* **Task directions**: Retype each entry below, keeping every character the same.

* **Given information**:
>>>
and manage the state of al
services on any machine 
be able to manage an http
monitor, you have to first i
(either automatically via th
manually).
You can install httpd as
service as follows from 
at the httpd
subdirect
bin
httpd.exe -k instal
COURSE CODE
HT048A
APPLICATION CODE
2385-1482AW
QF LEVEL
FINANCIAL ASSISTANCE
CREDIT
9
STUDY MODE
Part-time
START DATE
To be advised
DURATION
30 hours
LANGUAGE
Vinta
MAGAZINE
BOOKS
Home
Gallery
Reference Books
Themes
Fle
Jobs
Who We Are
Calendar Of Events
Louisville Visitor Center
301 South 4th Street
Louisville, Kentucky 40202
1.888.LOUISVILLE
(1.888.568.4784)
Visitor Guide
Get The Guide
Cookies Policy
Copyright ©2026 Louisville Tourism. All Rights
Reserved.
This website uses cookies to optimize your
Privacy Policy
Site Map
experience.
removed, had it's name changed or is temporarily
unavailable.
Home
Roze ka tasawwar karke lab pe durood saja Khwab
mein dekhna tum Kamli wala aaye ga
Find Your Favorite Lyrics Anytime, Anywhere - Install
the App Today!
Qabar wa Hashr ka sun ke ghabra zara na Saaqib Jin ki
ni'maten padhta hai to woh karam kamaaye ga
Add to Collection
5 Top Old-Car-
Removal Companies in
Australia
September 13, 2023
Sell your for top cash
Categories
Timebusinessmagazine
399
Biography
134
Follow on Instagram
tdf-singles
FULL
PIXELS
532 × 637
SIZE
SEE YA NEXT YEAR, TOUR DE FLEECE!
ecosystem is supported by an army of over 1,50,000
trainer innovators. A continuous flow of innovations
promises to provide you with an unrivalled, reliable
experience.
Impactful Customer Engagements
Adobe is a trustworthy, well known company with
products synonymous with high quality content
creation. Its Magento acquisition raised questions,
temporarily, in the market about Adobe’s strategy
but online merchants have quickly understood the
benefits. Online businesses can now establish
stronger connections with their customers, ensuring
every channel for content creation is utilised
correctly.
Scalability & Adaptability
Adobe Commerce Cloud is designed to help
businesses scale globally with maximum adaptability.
<<<
* **Task output**:
and manage the state of al
services on any machine 
be able to manage an http
monitor, you have to first i
(either automatically via th
manually).
You can install httpd as
service as follows from 
at the httpd
subdirect
bin
httpd.exe -k instal
COURSE CODE
HT048A
APPLICATION CODE
2385-1482AW
QF LEVEL
FINANCIAL ASSISTANCE
CREDIT
9
STUDY MODE
Part-time
START DATE
To be advised
DURATION
30 hours
LANGUAGE
Vinta
MAGAZINE
BOOKS
Home
Gallery
Reference Books
Themes
Fle
Jobs
Who We Are
Calendar Of Events
Louisville Visitor Center
301 South 4th Street
Louisville, Kentucky 40202
1.888.LOUISVILLE
(1.888.568.4784)
Visitor Guide
Get The Guide
Cookies Policy
Copyright ©2026 Louisville Tourism. All Rights
Reserved.
This website uses cookies to optimize your
Privacy Policy
Site Map
experience.
removed, had it's name changed or is temporarily
unavailable.
Home
Roze ka tasawwar karke lab pe durood saja Khwab
mein dekhna tum Kamli wala aaye ga
Find Your Favorite Lyrics Anytime, Anywhere - Install
the App Today!
Qabar wa Hashr ka sun ke ghabra zara na Saaqib Jin ki
ni'maten padhta hai to woh karam kamaaye ga
Add to Collection
5 Top Old-Car-
Removal Companies in
Australia
September 13, 2023
Sell your for top cash
Categories
Timebusinessmagazine
399
Biography
134
Follow on Instagram
tdf-singles
FULL
PIXELS
532 × 637
SIZE
SEE YA NEXT YEAR, TOUR DE FLEECE!
ecosystem is supported by an army of over 1,50,000
trainer innovators. A continuous flow of innovations
promises to provide you with an unrivalled, reliable
experience.
Impactful Customer Engagements
Adobe is a trustworthy, well known company with
products synonymous with high quality content
creation. Its Magento acquisition raised questions,
temporarily, in the market about Adobe’s strategy
but online merchants have quickly understood the
benefits. Online businesses can now establish
stronger connections with their customers, ensuring
every channel for content creation is utilised
correctly.
Scalability & Adaptability
Adobe Commerce Cloud is designed to help
businesses scale globally with maximum adaptability.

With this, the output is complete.